Strained supply chain for glass vials could delay coronavirus vaccine

The market for glass is relatively fixed and prone to shocks.

ByElissa Nunez and Sony Salzman
June 21, 2020, 9:20 AM

Even though many potential COVID-19 vaccines require different pharmaceutical ingredients and processes, drugmakers the world over have found themselves racing to acquire a key ingredient without which they can't distribute their live-saving drugs: glass.

With at least 11 novel coronavirus vaccines having advanced to clinical trials, companies and governments are working to avoid a life-threatening bottleneck in the supply chain that could prevent the medicine from finding its way into the glass vials used to give patients shots.

The glass market is relatively fixed and slow-growing, making it prone to shortages, according to BIO Vice President of Infectious Diseases Phyllis Arthur.
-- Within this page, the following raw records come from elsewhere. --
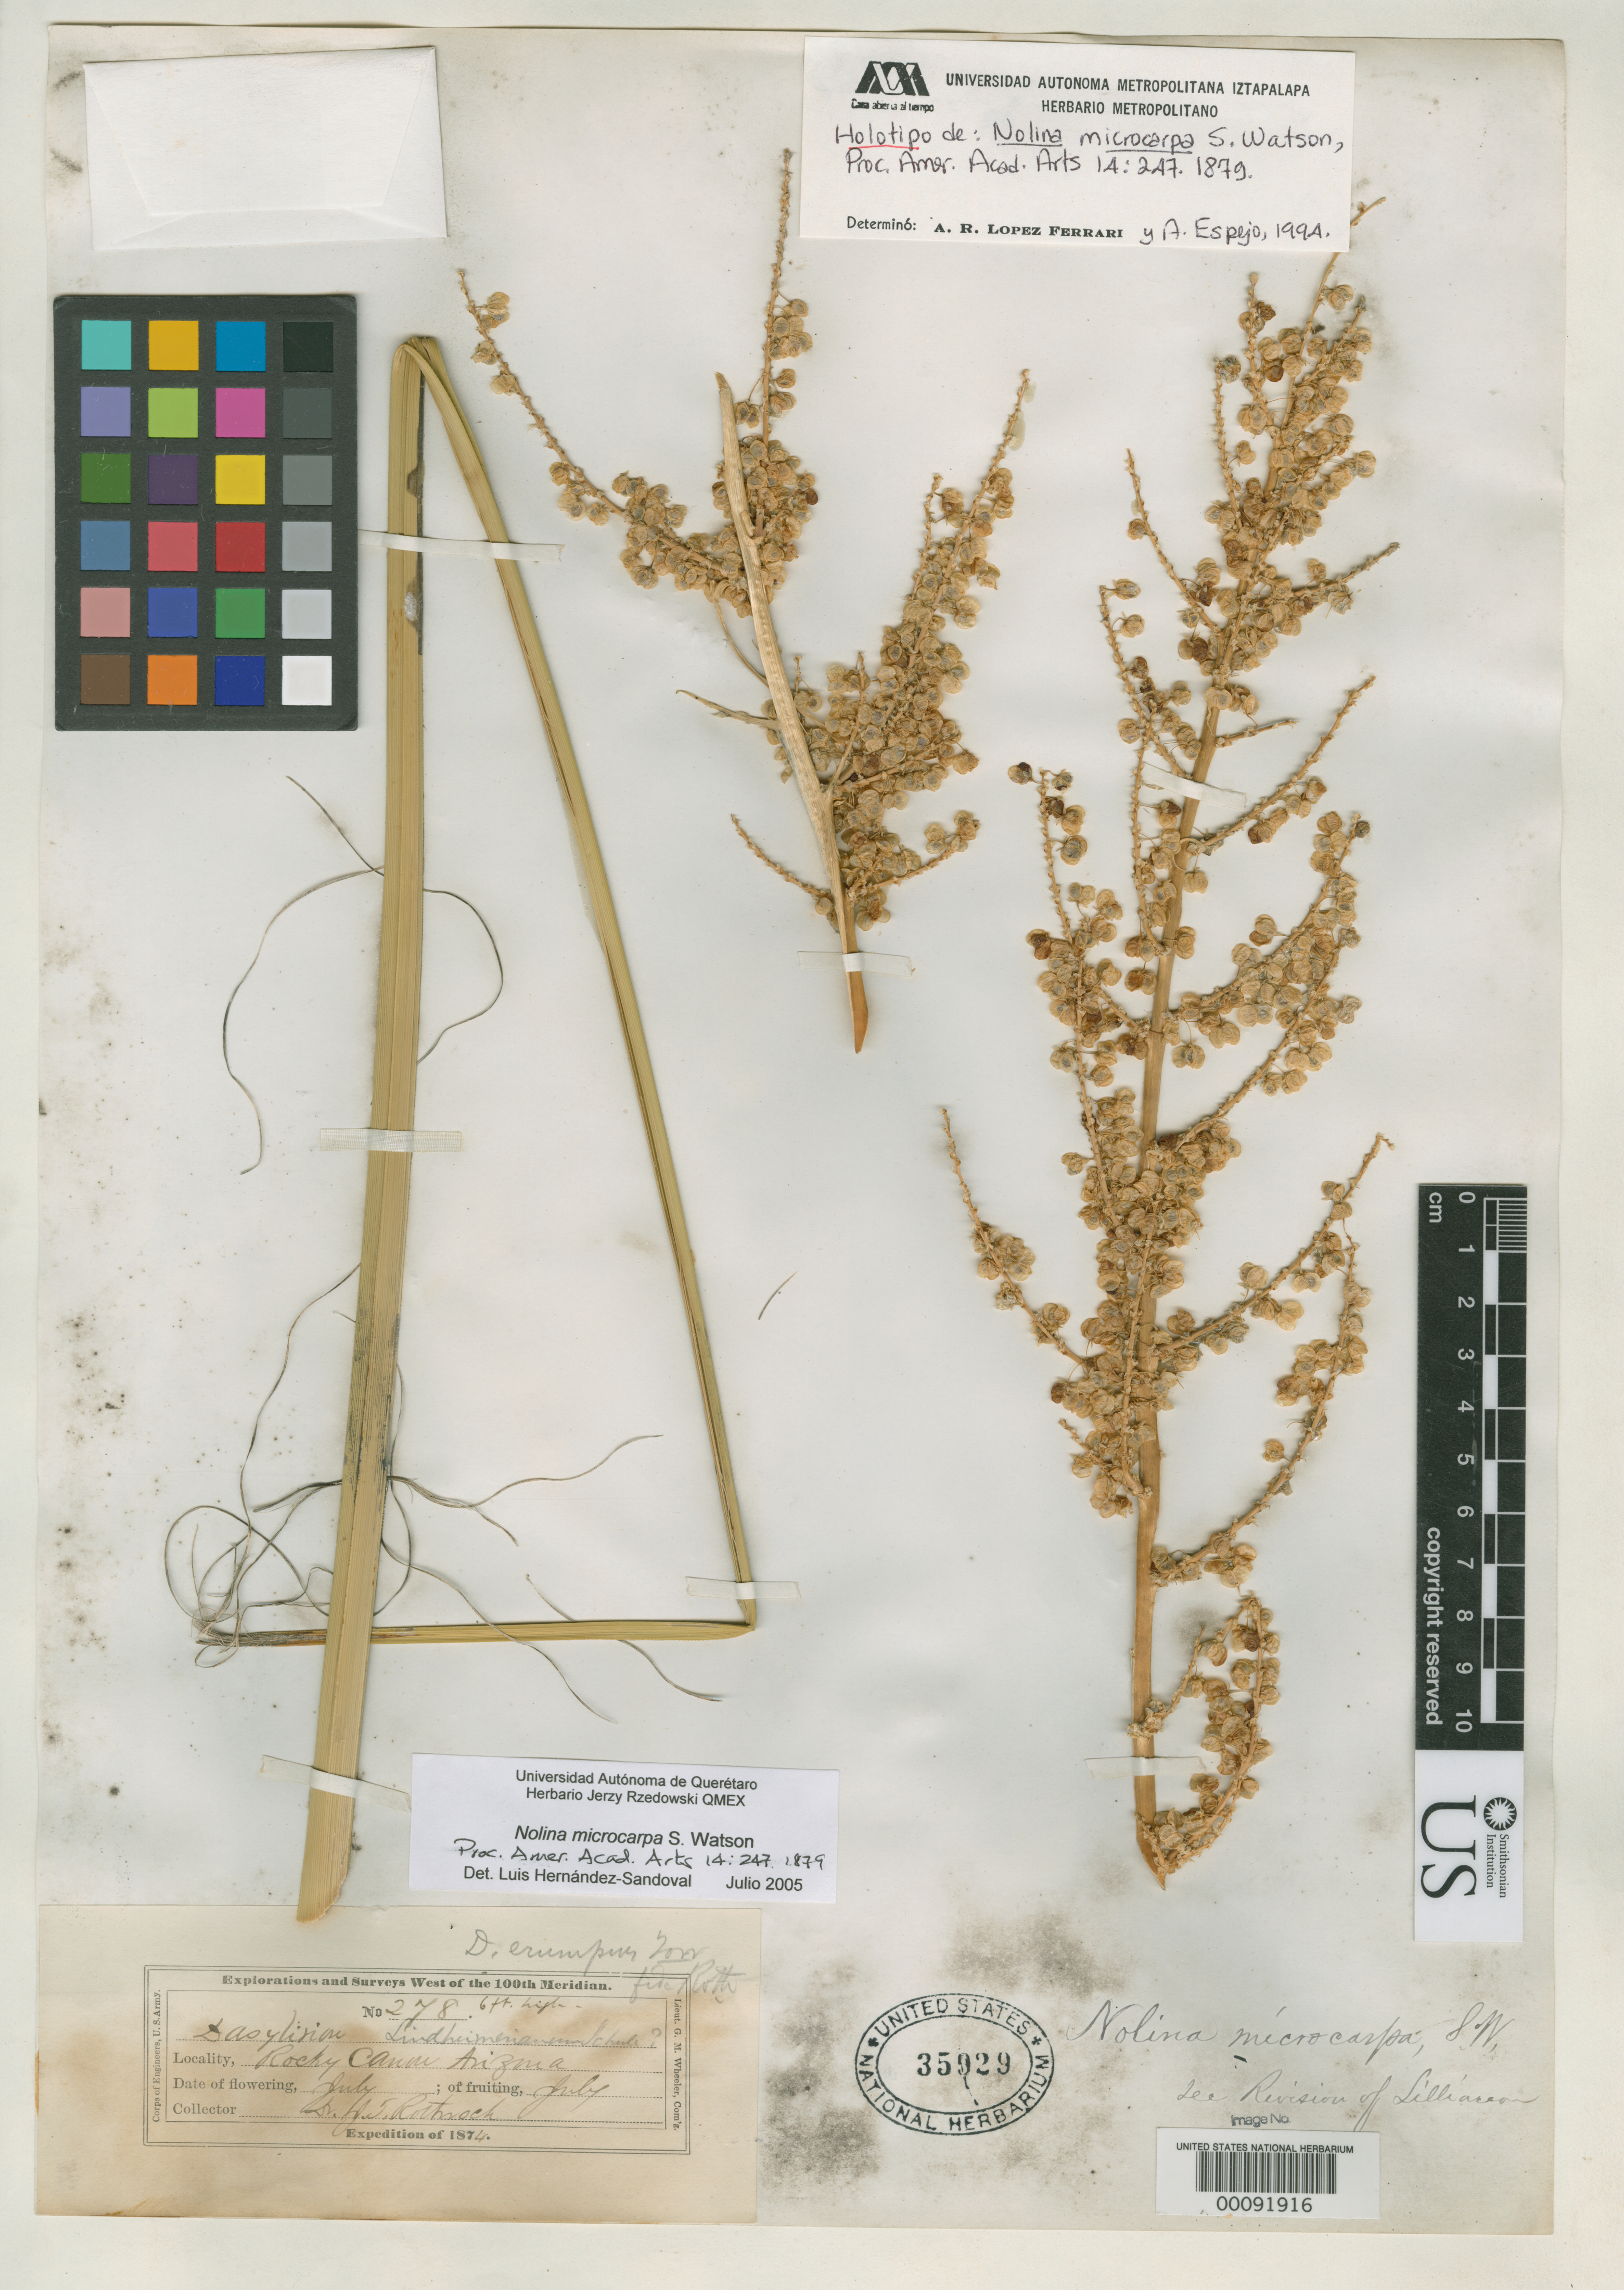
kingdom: Plantae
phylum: Tracheophyta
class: Liliopsida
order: Asparagales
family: Asparagaceae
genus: Nolina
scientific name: Nolina microcarpa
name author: S. Watson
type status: Type Collection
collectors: J. T. Rothrock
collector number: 278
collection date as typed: Jul 1874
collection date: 1874-07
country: United States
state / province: Arizona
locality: Rocky Canon.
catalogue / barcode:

Glass manufacturers, of which there are few, could have trouble sourcing thousands of vaccine doses, let alone billions.

"That is an extraordinary surge in demand for that product, that specific piece of material," Arthur said.

PHOTO: Vials are seen in this undated stock image.
Vials are seen in this undated stock image.
Er Productions Limited/Getty Images

The urgent demand for vials could not only overwhelm the U.S. market but trigger a global shortage, which is why scientists, manufacturers and government officials are sounding the alarm -- and not just for glass.

"We're really dependent on this supply chain to remain free and available," Genentech CEO Alexander Hardy said Tuesday during a PhRMA virtual press conference. "I intersperse my day, in between helping my kids with their homework, with calls to legislators and policymakers because this supply chain topic is really a critical one right now."

Dr. Rick Bright, the former head of the Biomedical Advanced Research and Development Authority, or BARDA, filed a whistleblower complaint in May warning that major pharmaceutical tubing suppliers already had sold out of borosilicate tubing, advising the administration to devise an immediate strategy to prevent more shortages.

"It could take up to two years to produce enough vials for U.S. vaccine needs, while some therapeutics will also require vials," Bright said.

Such a delay in vaccine production could have disastrous consequences, as more than 450,000 people already have been lost to COVID-19. What's more, a coronavirus vaccine that requires follow-up shots every few years could further stress medical supplies.

Despite the demand, Erin Fox, senior director of Drug Information and Support Services at the University of Utah, said manufacturers still should prioritize safety in manufacturing processes. In a rush to develop drugs and vaccines in the past, major pharmaceutical companies have cut corners and neglected to maintain equipment, which has resulted in glass fragments embedded within the liquid of crucial medicines.

"There's so much opacity in the supply chain and how things are manufactured," Fox said.

However, Fox said that the current strategy of ramping up vaccine production before we even know which vaccines are likely to work may help avoid some of those safety problems because the lots can be checked for quality before being shipped off to clinics and hospitals. Companies that are proactively manufacturing doses won't need to scramble later on, should their vaccines prove successful.

PHOTO: Vials are seen in this undated stock image.
Vials are seen in this undated stock image.
Getty Images

"The U.S. government is working with several vaccine manufacturers in parallel to scale up their technology so that the vaccine would be ready in large quantities about the same time that the vaccine trial is done," said Dr. John Mascola, director of the National Institutes of Health Vaccine Research Center during a SciLine media briefing earlier this month.

To accelerate distribution further, Operation Warp Speed will expand domestic manufacturing and supplies of specialized materials like glass vials, according to a senior administration official.

The federal government also has spent millions of dollars to increase domestic manufacturing capacity. BARDA announced $204 million for Corning to produce an additional 164 million vials each year, if needed. It also invested $143 million in SiO2 Materials Science to scale up production capacity for the company's glass-coded plastic containers.

Global manufacturers also have offered to pitch in supplies to address the public health crisis. Schott AG, the world's largest manufacturer of specialized glass, told Reuters it would provide resources after a clear vaccine candidate emerges. GlaxoSmithKline committed to producing one billion vaccine adjuvants for its COVID-19 partners, as it reduced the amount of vaccine protein required per dose during the flu pandemic, allowing more doses to be produced, according to a press release.

The COVID-19 pandemic has already launched calls for overhauling the supply chain, as building production capacity in the U.S. rather than sourcing from other countries could prevent another shock wave in the future.

"There's definitely a role for us to be talking about post-pandemic how we can make supply chains more resilient, reduce dependencies on particular countries, but right now we need to make sure these supply chains are open and working effectively," Hardy said.